SPD Jena

ASF Jena: Hilfsangebote für geflüchtete Frauen vernetzt

Gleichstellung

Zur Veranstaltung der ASF Jena/ SHK am 8. März im SPD-Forum in Jena kamen mehr als 30 engagierte Frauen, Migrantinnen und geflüchtete Frauen. Neben dem gegenseitigen Kennenlernen und der Beantwortung zahlreicher Fragen, ging es in erster Linie um die Vernetzung der vielen Hilfen besonders für geflüchtete Frauen in der Saalestadt.
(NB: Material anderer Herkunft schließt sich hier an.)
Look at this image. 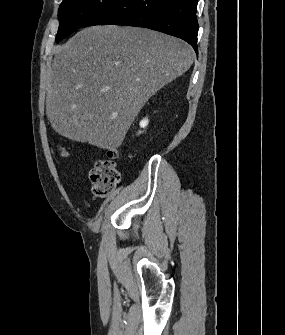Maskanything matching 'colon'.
<instances>
[{
	"label": "colon",
	"mask_w": 285,
	"mask_h": 335,
	"mask_svg": "<svg viewBox=\"0 0 285 335\" xmlns=\"http://www.w3.org/2000/svg\"><path fill=\"white\" fill-rule=\"evenodd\" d=\"M63 156H68L61 150ZM116 152H107L105 158L98 160L90 170L93 193L98 197H106L121 180L120 170L115 162Z\"/></svg>",
	"instance_id": "5ec220e1"
}]
</instances>
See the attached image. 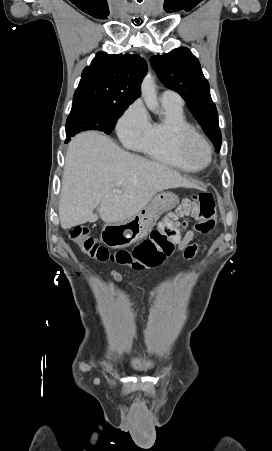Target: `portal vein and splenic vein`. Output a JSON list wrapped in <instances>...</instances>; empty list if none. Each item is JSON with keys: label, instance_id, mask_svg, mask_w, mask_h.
Returning <instances> with one entry per match:
<instances>
[{"label": "portal vein and splenic vein", "instance_id": "18ae733b", "mask_svg": "<svg viewBox=\"0 0 272 451\" xmlns=\"http://www.w3.org/2000/svg\"><path fill=\"white\" fill-rule=\"evenodd\" d=\"M112 192H117V194H123V190H119V188H113Z\"/></svg>", "mask_w": 272, "mask_h": 451}]
</instances>
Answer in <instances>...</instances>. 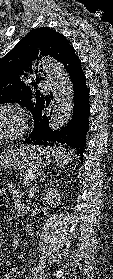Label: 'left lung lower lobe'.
Listing matches in <instances>:
<instances>
[{
	"instance_id": "obj_1",
	"label": "left lung lower lobe",
	"mask_w": 113,
	"mask_h": 279,
	"mask_svg": "<svg viewBox=\"0 0 113 279\" xmlns=\"http://www.w3.org/2000/svg\"><path fill=\"white\" fill-rule=\"evenodd\" d=\"M69 73L74 90V108L70 122L61 129L52 130L49 127V117L44 113V108L49 105L50 98L44 96L39 105L34 107V128L31 135L25 139V144L30 145H63L72 148L83 159L86 146V134L89 130L88 116L89 89L86 85L85 73L81 68V61L76 56L74 49L70 50L62 63Z\"/></svg>"
}]
</instances>
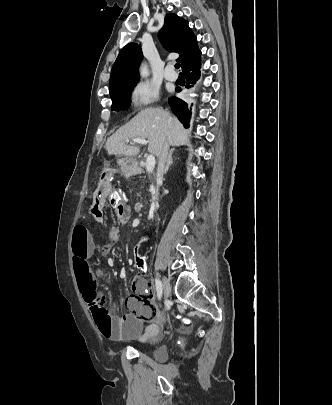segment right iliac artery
Listing matches in <instances>:
<instances>
[{
    "instance_id": "82829eb1",
    "label": "right iliac artery",
    "mask_w": 332,
    "mask_h": 405,
    "mask_svg": "<svg viewBox=\"0 0 332 405\" xmlns=\"http://www.w3.org/2000/svg\"><path fill=\"white\" fill-rule=\"evenodd\" d=\"M155 285H156V292H157L158 299H161L163 288H162L161 281L157 278L155 279Z\"/></svg>"
}]
</instances>
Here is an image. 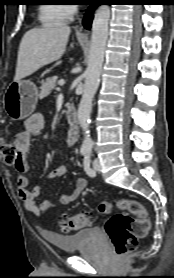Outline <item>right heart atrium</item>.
Instances as JSON below:
<instances>
[{"instance_id":"1","label":"right heart atrium","mask_w":174,"mask_h":278,"mask_svg":"<svg viewBox=\"0 0 174 278\" xmlns=\"http://www.w3.org/2000/svg\"><path fill=\"white\" fill-rule=\"evenodd\" d=\"M68 7V12L69 14L72 16L73 14H75L76 10H77V6L74 5V4H70V5H67Z\"/></svg>"}]
</instances>
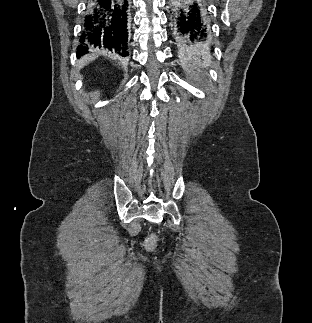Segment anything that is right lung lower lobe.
I'll use <instances>...</instances> for the list:
<instances>
[{"mask_svg":"<svg viewBox=\"0 0 312 323\" xmlns=\"http://www.w3.org/2000/svg\"><path fill=\"white\" fill-rule=\"evenodd\" d=\"M129 10L128 0H90L85 10L77 56L88 53L93 47L127 56L131 24Z\"/></svg>","mask_w":312,"mask_h":323,"instance_id":"98d812e1","label":"right lung lower lobe"}]
</instances>
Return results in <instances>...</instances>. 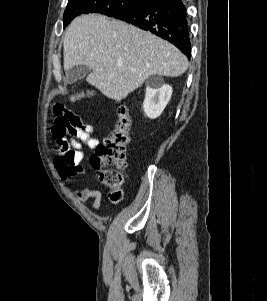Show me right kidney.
<instances>
[{"label": "right kidney", "mask_w": 267, "mask_h": 301, "mask_svg": "<svg viewBox=\"0 0 267 301\" xmlns=\"http://www.w3.org/2000/svg\"><path fill=\"white\" fill-rule=\"evenodd\" d=\"M172 95L170 85L147 88L143 102V110L147 117L155 119L161 115Z\"/></svg>", "instance_id": "right-kidney-1"}]
</instances>
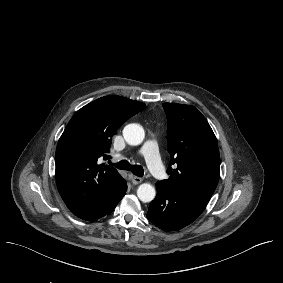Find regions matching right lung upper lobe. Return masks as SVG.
I'll return each mask as SVG.
<instances>
[{"instance_id":"right-lung-upper-lobe-1","label":"right lung upper lobe","mask_w":283,"mask_h":283,"mask_svg":"<svg viewBox=\"0 0 283 283\" xmlns=\"http://www.w3.org/2000/svg\"><path fill=\"white\" fill-rule=\"evenodd\" d=\"M145 104L120 96L99 98L78 110L66 126L56 149L59 193L75 214L92 212L117 196L125 183L107 159L113 135Z\"/></svg>"}]
</instances>
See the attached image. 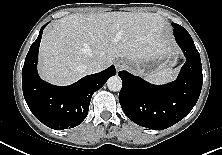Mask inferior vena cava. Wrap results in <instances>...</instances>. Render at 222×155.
Masks as SVG:
<instances>
[{
  "label": "inferior vena cava",
  "instance_id": "1",
  "mask_svg": "<svg viewBox=\"0 0 222 155\" xmlns=\"http://www.w3.org/2000/svg\"><path fill=\"white\" fill-rule=\"evenodd\" d=\"M86 70H87V73L93 74V73L100 72L102 68L99 62L92 61L87 65Z\"/></svg>",
  "mask_w": 222,
  "mask_h": 155
}]
</instances>
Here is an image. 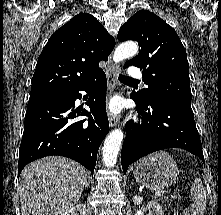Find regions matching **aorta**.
<instances>
[{"label":"aorta","mask_w":221,"mask_h":215,"mask_svg":"<svg viewBox=\"0 0 221 215\" xmlns=\"http://www.w3.org/2000/svg\"><path fill=\"white\" fill-rule=\"evenodd\" d=\"M138 52V46L134 42L122 43L116 47L113 61L118 63L126 58L132 57ZM123 131L115 129L109 133L103 146V162L106 167H113L117 162V156L123 140Z\"/></svg>","instance_id":"762f6f07"}]
</instances>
Vertreterinnen des Frauenzentrums Towanda, der AWO Jena-Weimar, die Gleichstellungsbeauftragte der Stadt Jena und vieler kleinerer Initiativen und Vereine stellten ihre Projekte und Ideen vor. „Ganz zentral ist der Spracherwerb,“ fasst Melanie Pesch, Vorsitzende der ASF Jena/ SHK die Debatte zusammen. Um die mangelnden Sprachkenntnisse drehen sich auch viele Probleme, die in der Veranstaltung angesprochen wurden. Was ist, wenn jemand krank ist und zum Arzt oder in die Klinik muss, wer trägt dann die Kosten für einen Dolmetscher? Gibt es überhaupt genug Dolmetscher und Sprachmittler? Können Sprachmittler aus den Reihen der Flüchtlinge gewonnen werden? „In bestimmten Fällen ist es sicher möglich, auf Flüchtlinge als Sprachmittler zurück zu greifen,“ betont Tanja Groten, selbst Ärztin in der Frauenklinik. „Aber für spezielle Fälle, wie eine psychologische Behandlung, braucht es ausgebildetes Personal. Außerdem müssen wir darauf achten, dass die Sprachmittler auch vergütet werden und wir keinen prekären Arbeitsmarkt schaffen.“

Eine Vertreterin des Jenaer Frauenhaus e.V. machte auch auf die besondere Situation geflüchteten Frauen mit ungeklärtem Aufenthaltsstatus aufmerksam, die Schutz vor gewaltsamen Übergriffen in einem Frauenhaus suchen. Die Stadträtin Katja Glybowskaja nahm dies dankend auf und versprach sich dieses Themas besonders anzunehmen.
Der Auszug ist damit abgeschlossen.